Or, à la suite du séminaire CERI-OCDE de Sèvres en mars 1970 [2] il fut décidé – dans le contexte favorable du Plan Calcul, de la préparation du VIe plan et de « l'impératif industriel » – de lancer l'expérience des « 58 lycées » (cf. 1024 n° 4). La Délégation à l'informatique passa contrat avec SupElec pour la définition d'un langage adapté aux besoins de l'enseignement. Ce fut le LSD rebaptisé LSE pour des raisons évidentes !
Le rapport de définition du LSE fut remis au Ministère de l'éducation nationale (mission à l'informatique) en octobre 1971. Mais il restait encore à réaliser le système de programmation et le système d'exploitation en temps partagé pour au moins 9 terminaux (1 télétype et 8 consoles de visualisation) pour les mini-ordinateurs Mitra 15 (SEMS) et T 1600 (Télémécanique).
Le Mitra 15 de SupElec fut livré au lycée de La Celle Saint Cloud (premier des 58 lycées équipés) en avril 1973, voir photo dans la suite du texte. C'est ainsi que nous avons eu le plaisir de fréquenter Yves Noyelle qui venait y achever la mise au point du système à la faveur (?) des plantages soft. Sans compter les plantages hard dus pour l'essentiel à des variations brutales du voltage EDF !
Simple d'usage, de syntaxe française, doté de procédures, de fonctions chaînes, d'une structure de ligne, d'un mode machine de bureau... ce langage, adapté aux mini-ordinateurs Mitra15 et T1600, fut celui d'une communauté enseignante motivée. Avec LSE, la cohérence de l'expérience des « 58 lycées » devenait possible, les échanges indispensables à la formation des enseignants, à la création de logiciels éducatifs (tout était à inventer) et à la recherche pédagogique étaient grandement facilités. « Le système LSE assurait une compatibilité et une portabilité bien supérieures à ce qu'aurait permis alors toute autre combinaison. » [E. Pélisset 1985]
Système et langage LSE
Les finalités
Je rappelle que ce qui avait animé les concepteurs du LSD. C'était la volonté de mettre à la disposition des élèves de SupElec un langage simple et convivial sans être rudimentaire. C'est ce qui a convaincu la Délégation à l'informatique du MEN de passer commande pour le LSE.

CONSIGNES À RESPECTER: Pouvez-vous citer mot pour mot le passage sur le langage LSE, en commençant à « Or, à la suite » et en terminant à « T 1600 (Télémécanique). » ?

Entrées de données enregistrées
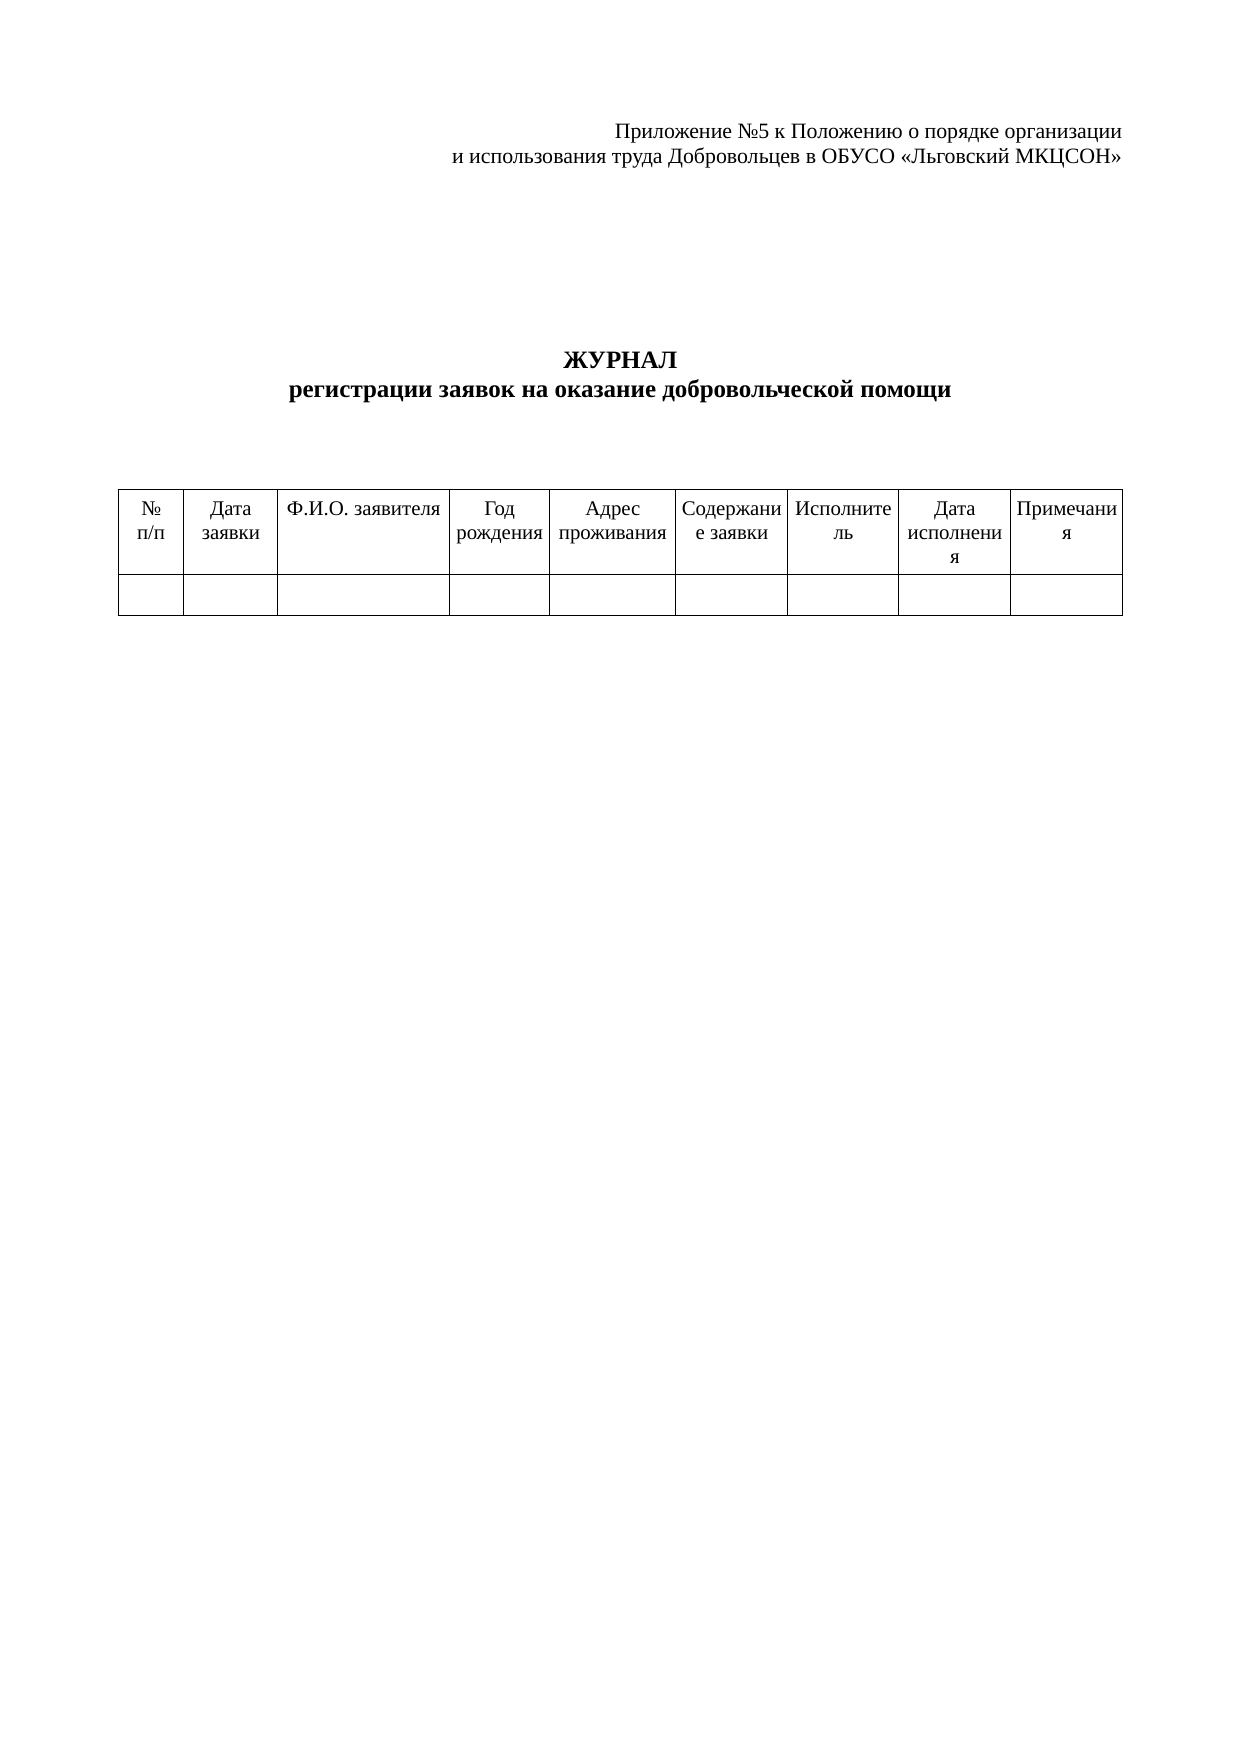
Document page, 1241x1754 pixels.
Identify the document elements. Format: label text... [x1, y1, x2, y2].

table_header Содержание заявки [676, 490, 787, 573]
table_cell [119, 575, 183, 615]
table_header Ф.И.О. заявителя [278, 490, 449, 573]
table_header Дата заявки [184, 490, 277, 573]
table_cell [1011, 575, 1122, 615]
table_cell [550, 575, 675, 615]
table_header Дата исполнения [899, 490, 1010, 573]
text Приложение №5 к Положению о порядке организации [118, 118, 1122, 143]
table_header Примечания [1011, 490, 1122, 573]
table_header Адрес проживания [550, 490, 675, 573]
table_cell [278, 575, 449, 615]
table_cell [676, 575, 787, 615]
text ЖУРНАЛ [118, 345, 1122, 374]
table_header Исполнитель [788, 490, 898, 573]
table_cell [184, 575, 277, 615]
table_header Год рождения [450, 490, 549, 573]
text и использования труда Добровольцев в ОБУСО «Льговский МКЦСОН» [118, 143, 1122, 168]
text регистрации заявок на оказание добровольческой помощи [118, 374, 1122, 402]
table_cell [450, 575, 549, 615]
table_cell [899, 575, 1010, 615]
table_cell [788, 575, 898, 615]
table_header № п/п [119, 490, 183, 573]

RÉSULTAT DE L'EXERCICE:
Or, à la suite du séminaire CERI-OCDE de Sèvres en mars 1970 [2] il fut décidé – dans le contexte favorable du Plan Calcul, de la préparation du VIe plan et de « l'impératif industriel » – de lancer l'expérience des « 58 lycées » (cf. 1024 n° 4). La Délégation à l'informatique passa contrat avec SupElec pour la définition d'un langage adapté aux besoins de l'enseignement. Ce fut le LSD rebaptisé LSE pour des raisons évidentes !
Le rapport de définition du LSE fut remis au Ministère de l'éducation nationale (mission à l'informatique) en octobre 1971. Mais il restait encore à réaliser le système de programmation et le système d'exploitation en temps partagé pour au moins 9 terminaux (1 télétype et 8 consoles de visualisation) pour les mini-ordinateurs Mitra 15 (SEMS) et T 1600 (Télémécanique).